姑娘妩媚多情,一杯酒盏,一双妙目,便是任谁也下不得狠心拒绝,于是那巴蜀来得小郎君只接过杯盏,口中笑道:“姑娘一番心意,在下便却之不恭了。”

    巴蜀来得小郎君,身穿墨色袍子,灯影底下,神情淡漠,偏让那一位姑娘挪不开眼睛去。

    “奴家苦苦等到如今,郎君莫不是一句话就要打发了奴家不成?”这女子软着腰肢倚靠在高案前,一双妙目,含情脉脉的看着巴蜀郎君。

    “那姑娘待要如何?”巴蜀郎君看向姑娘,眼睛之中隐含笑意,偏他神色淡漠,于是那抹笑意便愈发的让人挪不开眼睛去。

    “郎君莫要装傻……”这女子莲步轻移,每走一步都像是摇曳的烛火,“这一处红绡暖帐最是快活之处,郎君既然进了门,又何必做这不解风情之人?”

    那郎君仰头喝了酒,而后一把揽过姑娘的胭脂,口中肆意道:“既如此,便该今朝有酒今朝醉,合着这般快活之处,理当如此。”

    姑娘心里头春心萌动,一双玉臂登时揽过那郎君的脖颈,口中娇嗔道:“郎君心疼奴家,倒叫奴家拔下这头筹。”

    “拔下头筹?”那郎君伸手在姑娘脸颊上捏了一把,突地笑道:“你此番费心请我过来,便是为了拔下头筹?”

    “奴家实在仰慕郎君……”女子脸颊贴在郎君的心口上,听着有力的心跳声,心里头暗自欢喜,“都道这平康坊是男人们找乐子的地方,这女人家便是个玩意儿,如今奴家偏要反其道而行之,便是奴家也要来找一番乐子,这巴蜀来得郎君容貌俊美,如今还不是上了奴家的道儿?”

    她心里头这般想着,嘴里头自然不能这般说出来,于是只声音娇软,口中绵绵道不尽的情意,“奴家自打瞧见了郎君一眼,这心里头便再难忘怀,奴家没有所求,只愿同着郎君做一对儿那露水的鸳鸯,不知郎君可否成全?”

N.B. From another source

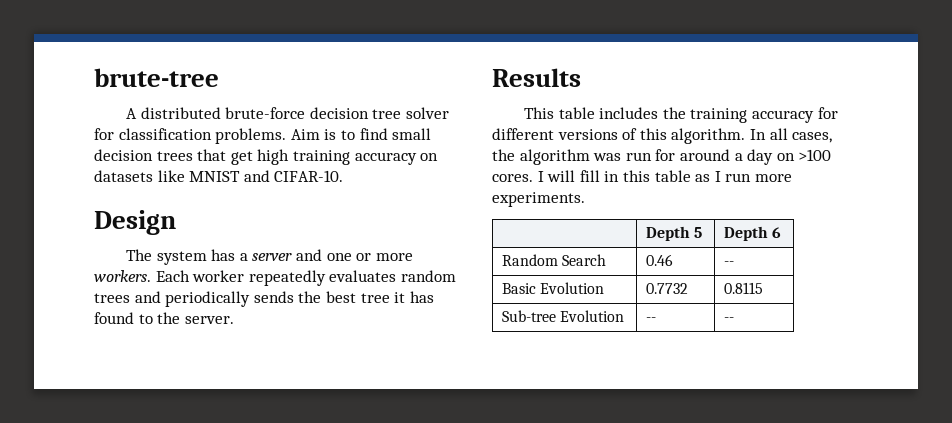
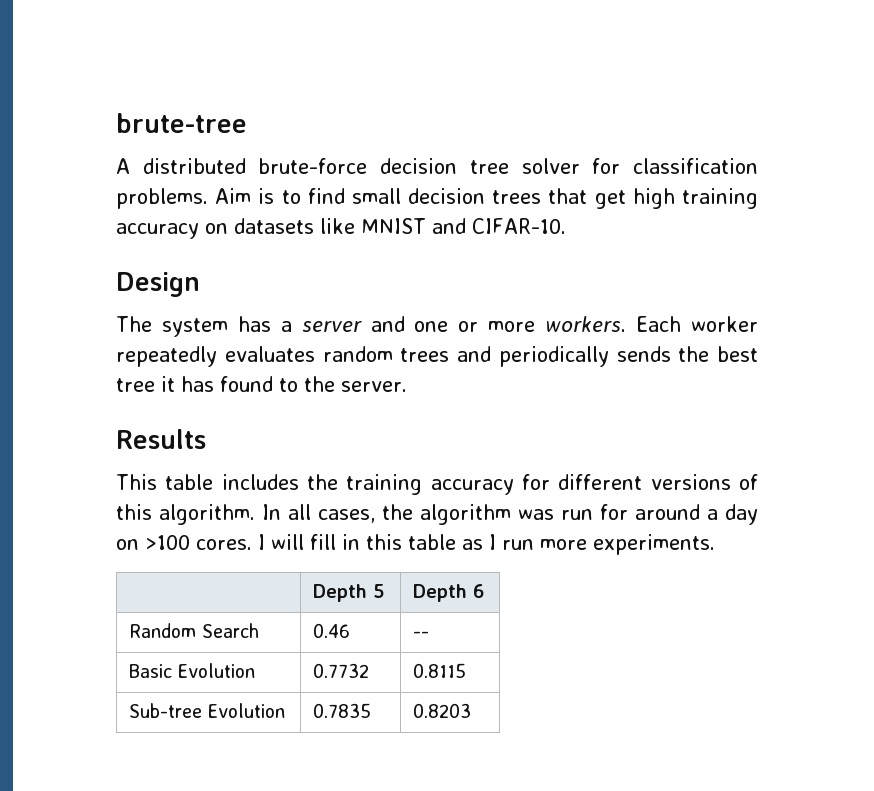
[645,317,656,322] [723,317,734,322] -- | -- -> [313,703,372,718] [413,703,472,718] 0.7835 | 0.8203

    那郎君抚着姑娘的脸颊,他手指微凉,动作轻柔,身上带着些微的酒气。他面色如玉,容貌俊美,便是手提折扇的模样,都与旁人不同,更不用说他此番与这姑娘之间呼吸可闻。

    “姑娘便没有旁的话了?”这郎君开了口。

    “自然也有……”这女子抿嘴一笑,口中又道:“郎君听闻巴蜀之地,天府之国,却不知郎君为何会来到长安城中?”

    门外的小丫头终于放下心来,她拍了拍心口,长长的舒了一口气,“听着这动静,奴婢便不用再挨打了。”她转念一想,又欢喜起来,“若是姑娘成了事儿,指不定明日一高兴还有赏钱。姑娘虽是脾性不好,不过出手倒是大方,若是赏个一两二两的,奴婢也好换一身儿新衣裳。”

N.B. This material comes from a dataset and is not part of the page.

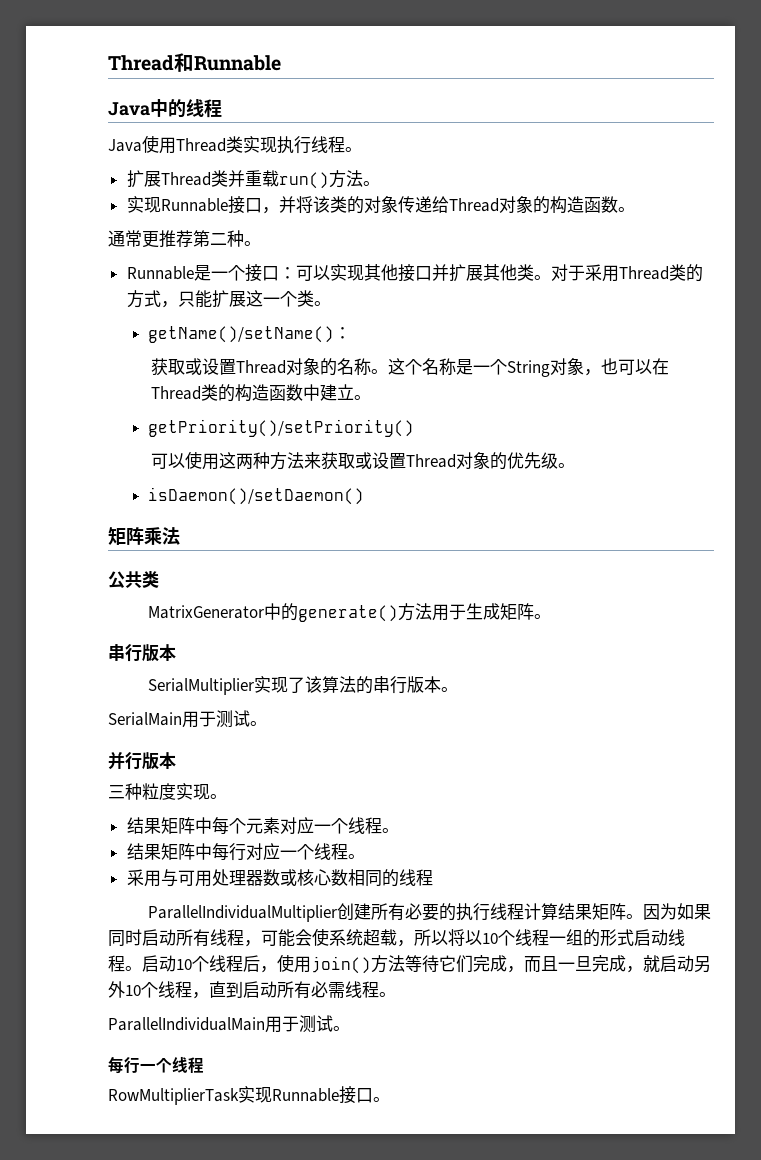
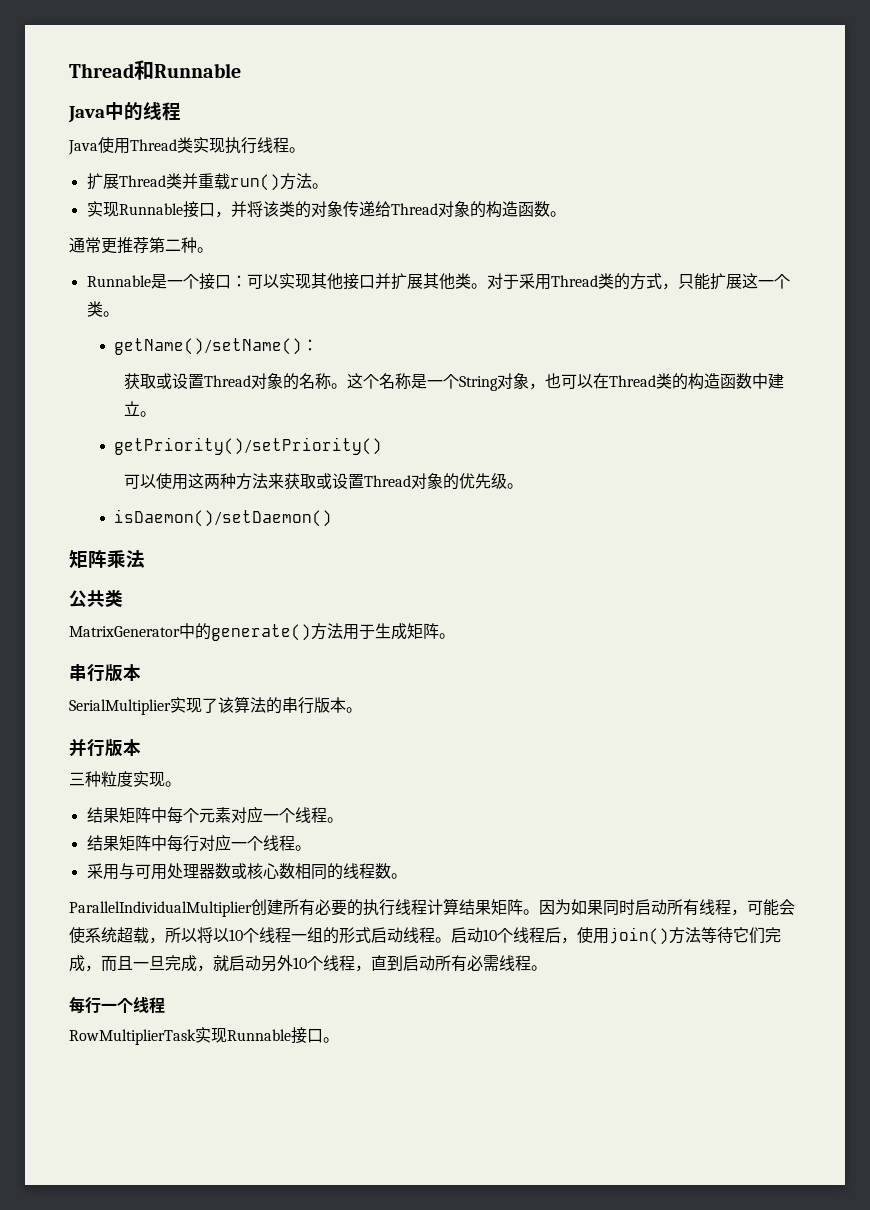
[108,710,267,728] // SerialMain用于测试。 -> (362, 710) none
(433, 877) none -> [374,863,407,879] 数。
[108,1015,350,1033] // ParallelIndividualMain用于测试。 -> (547, 968) none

    她扯了扯衣袖,杏白色的襦衫,式样是如今并不大时兴的,不过料子却是块儿好料子,不过是干活的时候不大方便,倒不如家里头的粗布麻衣穿着方便。

    屋里头先前还有低声说话的声音,这一会儿倒是安静了起来,小丫头抿嘴一眼,心中暗道:“还是姑娘有手段。”

    再说穿云看那郎君撵走了郎中,郎中走后,这郎君便是再也不用装模作样,他使出力气推搡着自己老娘,口中粗声粗气的说道:“娘,你倒是快些醒醒,咱们这就到杏林堂去。这一回,便是没个三五十两的银子,他杏林堂便休要好过。”

    那婆子依旧闭着眼睛,便是被那郎君推搡着坐起身来,也似是没有骨头一般,只歪歪扭扭的坐着。

    “这小子倒是个没心肝的……”穿云瞧着,心中暗道,“他娘都成了这副模样了,他倒是还要推搡起来,一心一意的要去杏林堂讹诈银子……”

    这会子也不知到了什么时辰,只觉得四处冷飕飕的,也不听打更的声音,也不知是打更的睡过了头还是怎地。

    四处皆是寂静一片,于是这一处便显得愈发冷了,穿云搓了搓手,又听着那郎君说道:“娘,你倒是快些醒醒,咱们这就去杏林堂去……”

    穿云低头去看,只这一会儿的功夫,这人就给那婆子穿上了鞋子,这会子的功夫正架着胳膊往外走呢。那婆子没骨头一般,身子下沉,两条腿几乎拖在地上。